Pelvic floor exercises after cancer surgery or treatment

​The pelvic floor muscles are in the pelvis. They support the internal organs. These muscles control the opening to the vagina and anus, as well as when you pass urine. You can learn pelvic floor exercises to control these muscles to relax the pelvic floor during vaginal penetration.

These exercises to strengthen the pelvic floor muscles are recommended:

  • after childbirth
  • if you have problems with leaking urine
  • if you have tight pelvic floor muscles

Sometimes the pelvic floor isn’t tight enough, which can cause leaking urine (incontinence). If this is a problem for you, practice the tightening part of the exercises below to strengthen these muscles.

Sometimes, the pelvic floor may be too tight, which may cause pain during sex. If this is a problem for you, practice the relaxing part of the exercises below.

If you aren’t sure how to do the exercises below or have questions, see a pelvic floor physical therapist.

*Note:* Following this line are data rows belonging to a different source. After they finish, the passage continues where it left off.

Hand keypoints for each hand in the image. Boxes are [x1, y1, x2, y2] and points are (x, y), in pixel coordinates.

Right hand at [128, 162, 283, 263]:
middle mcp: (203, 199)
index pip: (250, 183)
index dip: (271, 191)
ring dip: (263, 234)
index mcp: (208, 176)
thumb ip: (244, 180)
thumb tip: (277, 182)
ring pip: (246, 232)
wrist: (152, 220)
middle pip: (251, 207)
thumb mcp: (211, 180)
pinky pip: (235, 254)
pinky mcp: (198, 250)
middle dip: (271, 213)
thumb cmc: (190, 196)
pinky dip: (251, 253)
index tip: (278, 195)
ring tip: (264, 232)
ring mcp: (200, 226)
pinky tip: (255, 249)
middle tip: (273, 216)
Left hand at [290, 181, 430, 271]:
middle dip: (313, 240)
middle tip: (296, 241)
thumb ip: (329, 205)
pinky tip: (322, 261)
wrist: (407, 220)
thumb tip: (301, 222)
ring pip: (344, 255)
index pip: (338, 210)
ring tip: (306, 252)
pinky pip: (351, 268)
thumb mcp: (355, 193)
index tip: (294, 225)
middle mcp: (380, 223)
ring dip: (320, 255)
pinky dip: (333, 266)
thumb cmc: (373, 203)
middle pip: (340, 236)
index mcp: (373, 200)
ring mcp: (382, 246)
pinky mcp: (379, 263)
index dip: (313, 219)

How to do pelvic floor exercises?

To find the pelvic floor muscles, follow the instructions below. The muscles for this exercise only surround the other 1 or 2 inches of the vagina. You can’t control the deeper part of the vagina. To check if you’re tensing the right muscle, follow these instructions:

  1. ​Get some lubricant. Lie on your back with your knees up and apart, or sit against pillows with your knees bent and open.
  2. Put some lubricant on your fingertip (or you can use a tampon and applicator). Put it at the opening of your vagina. Use a mirror to see if your fingertip or tampon is in the right place.
  3. ​Use your hands to gently spread the inner lips (labia) apart.
  4. ​Try to squeeze your vagina and then relax. When the muscles are relaxed, slip the lubricated fingertip or tampon in the vagina.
  5. Hold it there and try to squeeze your vagina again. You should feel your vagina move a little when you gently squeeze the finger or tampon. Squeeze for 3 seconds and then relax as loosely as you can. You may even feel a gentle push as you fully relax the muscles. If you have vaginal pain or tightness, the important part of this exercise is this push, or full relaxation of the muscles.
  6. Repeat 10 times. It only takes a few minutes and practicing can help you learn to feel the difference between tensing and relaxing.

Once you’ve found these pelvic floor muscles and can hold and relax them, practice these pelvic floor exercises every day. Focus on relaxing the muscles. Once you feel comfortable doing the exercise, you don’t need to keep inserting your finger or the tampon and applicator. You can do the exercises in the shower, while you watch TV, or during lunch. Do them 2 times a day and make them part of your daily routine.

As you learn to feel the difference between tensing the muscles and relaxing them, you’ll notice the squeezing motion you can use to stop the flow of urine. Try to do this same squeeze when you aren’t passing urine, like when you are sitting or lying comfortably. Can you feel a tensing at the opening of your vagina? Even after the uterus is removed (hysterectomy) or other pelvic surgery, most people can still control their pelvic floor muscles.​

Some clinicians and researchers believe that these exercises make the pelvic floor muscles stronger. Stronger muscles may help you reach orgasm more easily. They can also make sex better by making you more aware of good feelings in your vagina and genital area. If you’re able to have full vaginal penetration without tightness or pain, you might want to try tightening and relaxing your pelvic floor muscles during intercourse.